After seeing a touring production of Mankind (a show with which we have quite a recent history) our Artistic Director explains her views on seeing someone else’s take on material with which one has previously worked.
When you work with historic dramas, there’s a fairly good chance that at some point you will have the chance to see another production of a play that you’ve worked on. In such cases, I find it impossible not to make comparisons, to have little voices in your head of the actors you’ve worked with saying the lines, to anticipate the cues that you’re used to.
This weekend I had the chance to see the production of play we have become quite familiar with – Mankind. By now I know that play inside and out, and have three different HIDden variants bouncing around inside my head. Sure enough, that echo was there in my ears, and there were definitely moments where I laughed unexpectedly because it brought back amusing memories. But it was a radically different spin on the play, a completely different style: you’d certainly recognise it as the same play, but it’s like apples and oranges – both fruit, yet very different guises.
This is why I think that the chance to see a play you know and have worked on, when done by someone else, is a chance you should never pass up. The beauty of historic theatre, that makes it so interesting, whether it’s your work or your hobby or just something you go to see occasionally, is that there are so many ways of doing the same piece. As I’ve said before, you can get it completely wrong, but there are also a lot of totally different ways of getting it right.

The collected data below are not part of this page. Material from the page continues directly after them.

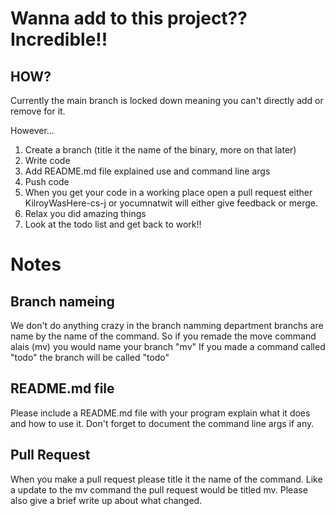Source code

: # Wanna add to this project?? Incredible!!


## HOW?

Currently the main branch is locked down meaning you can't directly add or remove for it. 

However...

1. Create a branch (title it the name of the binary, more on that later)
2. Write code
3. Add README.md file explained use and command line args
4. Push code
5. When you get your code in a working place open a pull request either KilroyWasHere-cs-j or yocumnatwit will either give feedback or merge.
6. Relax you did amazing things
7. Look at the todo list and get back to work!!



# Notes

## Branch nameing
We don't do anything crazy in the branch namming department branchs are name by the name of the command. So if you remade the move command alais (mv) you would name your branch "mv"
If you made a command called "todo" the branch will be called "todo"


## README.md file
Please include a README.md file with your program explain what it does and how to use it. Don't forget to document the command line args if any.

## Pull Request
When you make a pull request please title it the name of the command. Like a update to the mv command the pull request would be titled mv.
Please also give a brief write up about what changed.
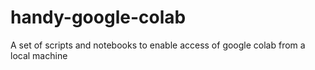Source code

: # handy-google-colab
A set of scripts and notebooks to enable access of google colab from a local machine
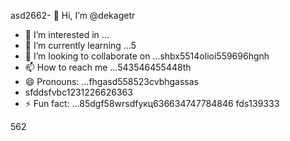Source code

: asd2662- 👋 Hi, I’m @dekagetr
- 👀 I’m interested in ...
- 🌱 I’m currently learning ...5
- 💞️ I’m looking to collaborate on ...shbx5514olioi559696hgnh
- 📫 How to reach me ...543546455448th
- 😄 Pronouns: ...fhgasd558523cvbhgassas
- sfddsfvbc1231226626363
- ⚡ Fun fact: ...85dgf58wrsdfукц636634747784846
fds139333
<!---ads2dfg
dekagetr/dekagetr is a ✨ special ✨ repositor456y becaus456 its `README.md` (this file) appears on your GitHub profildgfe.696
You can click the Preview link to take a look at your changes.vh
--->562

It might be easy to worry that, in seeing another production, you’ll have to face up to it being better than your own. Sometimes that happens. Other times you walk away wondering what on earth another director or actor was thinking. In most cases I’ve found, however, it’s actually not about comparative value judgements at all. Instead, it’s reassuring, a reminder that you don’t have to spend aeons hunting for “The One Best Way”, because it doesn’t exist. Somebody else’s creative choices might inspire something in you for the future; or you might really love a production and think it’s brilliant but also acknowledge that you simply have a completely different style, and there’s room in the world for both. Theatre isn’t a competition. It’s profoundly analytical – no matter what your engagement with it – but it’s not arithmetic, with one fixed answer and a limited way of getting to it; it’s a world of nearly infinite possibility. (People may talk about “definitive productions” but I personally think that’s the wrong end of the stick. Nothing is ever so brilliant and perfect that it could not be equalled under different conditions.)

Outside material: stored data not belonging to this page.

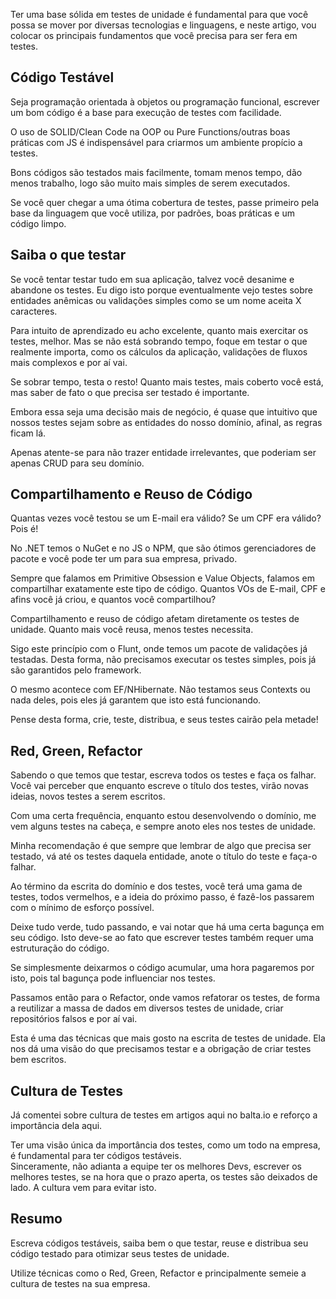 Ter uma base sólida em testes de unidade é fundamental para que você possa se mover por diversas tecnologias e linguagens, e neste artigo, vou colocar os principais fundamentos que você precisa para ser fera em testes.

Código Testável
---------------

Seja programação orientada à objetos ou programação funcional, escrever um bom código é a base para execução de testes com facilidade.  
  
O uso de SOLID/Clean Code na OOP ou Pure Functions/outras boas práticas com JS é indispensável para criarmos um ambiente propício a testes.  
  
Bons códigos são testados mais facilmente, tomam menos tempo, dão menos trabalho, logo são muito mais simples de serem executados.  
  
Se você quer chegar a uma ótima cobertura de testes, passe primeiro pela base da linguagem que você utiliza, por padrões, boas práticas e um código limpo.

Saiba o que testar
------------------

Se você tentar testar tudo em sua aplicação, talvez você desanime e abandone os testes. Eu digo isto porque eventualmente vejo testes sobre entidades anêmicas ou validações simples como se um nome aceita X caracteres.  
  
Para intuito de aprendizado eu acho excelente, quanto mais exercitar os testes, melhor. Mas se não está sobrando tempo, foque em testar o que realmente importa, como os cálculos da aplicação, validações de fluxos mais complexos e por aí vai.  
  
Se sobrar tempo, testa o resto! Quanto mais testes, mais coberto você está, mas saber de fato o que precisa ser testado é importante.  
  
Embora essa seja uma decisão mais de negócio, é quase que intuitivo que nossos testes sejam sobre as entidades do nosso domínio, afinal, as regras ficam lá.  
  
Apenas atente-se para não trazer entidade irrelevantes, que poderiam ser apenas CRUD para seu domínio.

Compartilhamento e Reuso de Código
----------------------------------

Quantas vezes você testou se um E-mail era válido? Se um CPF era válido? Pois é!  
  
No .NET temos o NuGet e no JS o NPM, que são ótimos gerenciadores de pacote e você pode ter um para sua empresa, privado.  
  
Sempre que falamos em Primitive Obsession e Value Objects, falamos em compartilhar exatamente este tipo de código. Quantos VOs de E-mail, CPF e afins você já criou, e quantos você compartilhou?  
  
Compartilhamento e reuso de código afetam diretamente os testes de unidade. Quanto mais você reusa, menos testes necessita.  
  
Sigo este princípio com o Flunt, onde temos um pacote de validações já testadas. Desta forma, não precisamos executar os testes simples, pois já são garantidos pelo framework.  
  
O mesmo acontece com EF/NHibernate. Não testamos seus Contexts ou nada deles, pois eles já garantem que isto está funcionando.  
  
Pense desta forma, crie, teste, distribua, e seus testes cairão pela metade!

Red, Green, Refactor
--------------------

Sabendo o que temos que testar, escreva todos os testes e faça os falhar. Você vai perceber que enquanto escreve o título dos testes, virão novas ideias, novos testes a serem escritos.  
  
Com uma certa frequência, enquanto estou desenvolvendo o domínio, me vem alguns testes na cabeça, e sempre anoto eles nos testes de unidade.  
  
Minha recomendação é que sempre que lembrar de algo que precisa ser testado, vá até os testes daquela entidade, anote o título do teste e faça-o falhar.  
  
Ao término da escrita do domínio e dos testes, você terá uma gama de testes, todos vermelhos, e a ideia do próximo passo, é fazê-los passarem com o mínimo de esforço possível.  
  
Deixe tudo verde, tudo passando, e vai notar que há uma certa bagunça em seu código. Isto deve-se ao fato que escrever testes também requer uma estruturação do código.  
  
Se simplesmente deixarmos o código acumular, uma hora pagaremos por isto, pois tal bagunça pode influenciar nos testes.  
  
Passamos então para o Refactor, onde vamos refatorar os testes, de forma a reutilizar a massa de dados em diversos testes de unidade, criar repositórios falsos e por aí vai.  
  
Esta é uma das técnicas que mais gosto na escrita de testes de unidade. Ela nos dá uma visão do que precisamos testar e a obrigação de criar testes bem escritos.

Cultura de Testes
-----------------

Já comentei sobre cultura de testes em artigos aqui no balta.io e reforço a importância dela aqui.  
  
Ter uma visão única da importância dos testes, como um todo na empresa, é fundamental para ter códigos testáveis.  
Sinceramente, não adianta a equipe ter os melhores Devs, escrever os melhores testes, se na hora que o prazo aperta, os testes são deixados de lado. A cultura vem para evitar isto.

Resumo
------

Escreva códigos testáveis, saiba bem o que testar, reuse e distribua seu código testado para otimizar seus testes de unidade.  
  
Utilize técnicas como o Red, Green, Refactor e principalmente semeie a cultura de testes na sua empresa.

It’s also possible that, after having spent a lot of time working on a play, you will have lost your ability to see it objectively, or joyfully. It becomes something where you feel that you’ve wrung out of it all that you could. Seeing someone else’s version of it helps restore perspective, helps you see all theatre with clearer eyes if your own are tired. It’s also just healthy to be an audience member, seeing things from their perspective. When you spend all your time on productions of your own, it’s quite refreshing to really laugh about moments that you had no hand in devising.
So here is my suggestion to you. Go out and see a production of a show you know – one you’ve done, or one you’ve seen before. Don’t watch it to pick a favourite – watch it to think about how each company came up with their different versions, and what each one highlights. Enjoy the fact that, whether you work in theatre full-time or see yourself as just an occasional audience member, you’re part of something so amazingly dynamic.